Aussi, M. Bastien Lachaud souhaite apprendre du ministre s’il entend renoncer à ce qui est dans les faits une destruction de l’éducation prioritaire, et ce qu’il compte entreprendre afin que le principe républicain d’Égalité soit bel et bien appliqué en matière scolaire.
Lire la réponse, publiée le 20/07/2021 :
L’égalité des chances est une grande priorité du quinquennat et la création d’un secrétariat d’État dédié à l’éducation prioritaire, auprès du ministre Jean-Michel Blanquer, témoigne de la détermination du Gouvernement pour lutter contre les inégalités scolaires.
En réponse aux préconisations du rapport Mathiot/Azéma et après avoir rencontré différents acteurs de terrain de l’éducation prioritaire ainsi que de nombreux élus, Nathalie Elimas, secrétaire d’État chargée de l’éducation prioritaire, a annoncé l’expérimentation des contrats locaux d’accompagnement (CLA) dans trois académies (Lille, Nantes et Aix-Marseille) à partir de septembre 2021.
L’objectif est d’introduire plus de progressivité dans l’allocation des moyens en créant des CLA en faveur des écoles et des établissements socialement proches de l’éducation prioritaire ou bien ayant des besoins d’accompagnement particuliers identifiés. Il sera ainsi possible de répondre de manière proportionnée et différenciée aux enjeux des écoles et des établissements, territoire par territoire, au niveau académique. Ces contrats viseront à intensifier les prises en charges éducatives des élèves en répondant au mieux à leurs besoins, et permettront notamment de répondre aux problématiques des écoles défavorisées ou situées en quartier prioritaire de la politique de la ville (QPV) qui ne sont pas rattachées à un réseau d’éducation prioritaire, des lycées professionnels et des territoires ruraux.
La liste des écoles et établissements scolaires retenus pour expérimenter ces CLA comprend à ce stade 99 écoles, 33 collèges et 40 lycées, identifiés par les autorités académiques parmi les écoles et les établissements dont les caractéristiques socio-économiques sont proches des moyennes de l’éducation prioritaire sans être situés en éducation prioritaire. La carte des réseaux REP et REP+ demeure aujourd’hui inchangée : les dispositifs qui y sont associés, tels que les dédoublements – mesure phare de la politique de renforcement des savoirs fondamentaux que mène le ministère depuis 2017 – demeurent également inchangés.

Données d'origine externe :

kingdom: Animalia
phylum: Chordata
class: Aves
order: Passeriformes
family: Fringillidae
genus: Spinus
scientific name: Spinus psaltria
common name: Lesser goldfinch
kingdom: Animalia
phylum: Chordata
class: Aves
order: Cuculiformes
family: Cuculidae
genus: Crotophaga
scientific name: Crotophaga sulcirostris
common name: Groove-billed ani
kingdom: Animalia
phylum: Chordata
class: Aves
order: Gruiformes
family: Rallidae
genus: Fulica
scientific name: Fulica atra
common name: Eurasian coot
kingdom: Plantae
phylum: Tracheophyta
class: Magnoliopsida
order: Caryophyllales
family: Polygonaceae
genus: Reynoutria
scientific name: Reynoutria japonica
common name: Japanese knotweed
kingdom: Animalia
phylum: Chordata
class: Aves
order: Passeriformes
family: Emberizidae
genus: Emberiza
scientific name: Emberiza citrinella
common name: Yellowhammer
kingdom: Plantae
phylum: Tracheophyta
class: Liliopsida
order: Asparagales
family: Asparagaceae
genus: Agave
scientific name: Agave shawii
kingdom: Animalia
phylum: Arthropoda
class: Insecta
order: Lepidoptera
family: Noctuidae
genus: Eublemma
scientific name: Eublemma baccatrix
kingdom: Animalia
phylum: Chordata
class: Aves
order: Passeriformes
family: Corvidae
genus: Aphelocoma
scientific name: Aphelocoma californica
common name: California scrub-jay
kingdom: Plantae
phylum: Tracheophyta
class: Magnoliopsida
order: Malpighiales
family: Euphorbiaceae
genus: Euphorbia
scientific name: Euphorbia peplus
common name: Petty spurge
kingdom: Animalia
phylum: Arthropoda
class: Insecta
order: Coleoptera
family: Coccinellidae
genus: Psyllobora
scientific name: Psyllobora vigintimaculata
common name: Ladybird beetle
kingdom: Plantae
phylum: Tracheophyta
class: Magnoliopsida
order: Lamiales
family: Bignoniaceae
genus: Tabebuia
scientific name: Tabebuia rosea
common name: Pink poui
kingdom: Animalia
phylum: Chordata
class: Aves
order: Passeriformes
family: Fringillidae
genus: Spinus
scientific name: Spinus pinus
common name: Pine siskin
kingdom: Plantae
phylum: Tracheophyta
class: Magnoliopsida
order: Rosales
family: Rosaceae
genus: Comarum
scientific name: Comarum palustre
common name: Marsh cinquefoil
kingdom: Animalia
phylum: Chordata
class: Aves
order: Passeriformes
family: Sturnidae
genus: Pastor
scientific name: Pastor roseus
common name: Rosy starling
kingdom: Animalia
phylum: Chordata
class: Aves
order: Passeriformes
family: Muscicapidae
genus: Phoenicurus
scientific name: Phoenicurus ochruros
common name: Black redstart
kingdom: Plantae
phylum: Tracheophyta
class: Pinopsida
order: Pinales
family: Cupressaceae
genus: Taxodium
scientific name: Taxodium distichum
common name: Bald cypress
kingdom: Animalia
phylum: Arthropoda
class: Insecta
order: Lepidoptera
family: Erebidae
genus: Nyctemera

Un budget dédié de 3,2 M€ supplémentaires sera attribué par le biais d’un contrat conclu à l’échelle d’une école ou d’un établissement afin de permettre aux autorités académiques concernées de répondre à des problématiques locales de manière très réactive. D’une durée de trois ans, sa clause de revoyure sera déterminée localement. Parmi ces moyens figurent notamment l’attribution d’emplois, de crédits pédagogiques, d’heures supplémentaires et/ou d’indemnités.
Les moyens mobilisés dans le cadre de cette expérimentation, tant au plan national qu’au plan académique, seront distincts de ceux mis actuellement à disposition des écoles et collèges des REP et REP+.
Par ailleurs, la notion de projet évoquée dans la question était déjà présente à l’origine de la politique d’éducation prioritaire (circulaire n° 81-536 du 28 décembre 1981, circulaire n° 82-128 du 19 mars 1982 et circulaire n° 82-589 du 15 décembre 1982), qui insistait sur la nécessaire initiative locale et le projet au coeur de l’action éducative en éducation prioritaire.
Le développement de « e-devoirs faits » quant à lui, est une solution qui permet de faciliter la vie des élèves situés en zone rurale, dépendants des transports scolaires pour rentrer chez eux. De plus, les familles peuvent assister à distance à l’aide aux devoirs et ainsi mieux comprendre comment épauler leurs propres enfants lorsqu’ils rencontrent des difficultés. Elle présente enfin un avantage compte tenu de la crise sanitaire actuelle, puisque la distance permet de limiter le brassage des élèves dans une même salle de classe.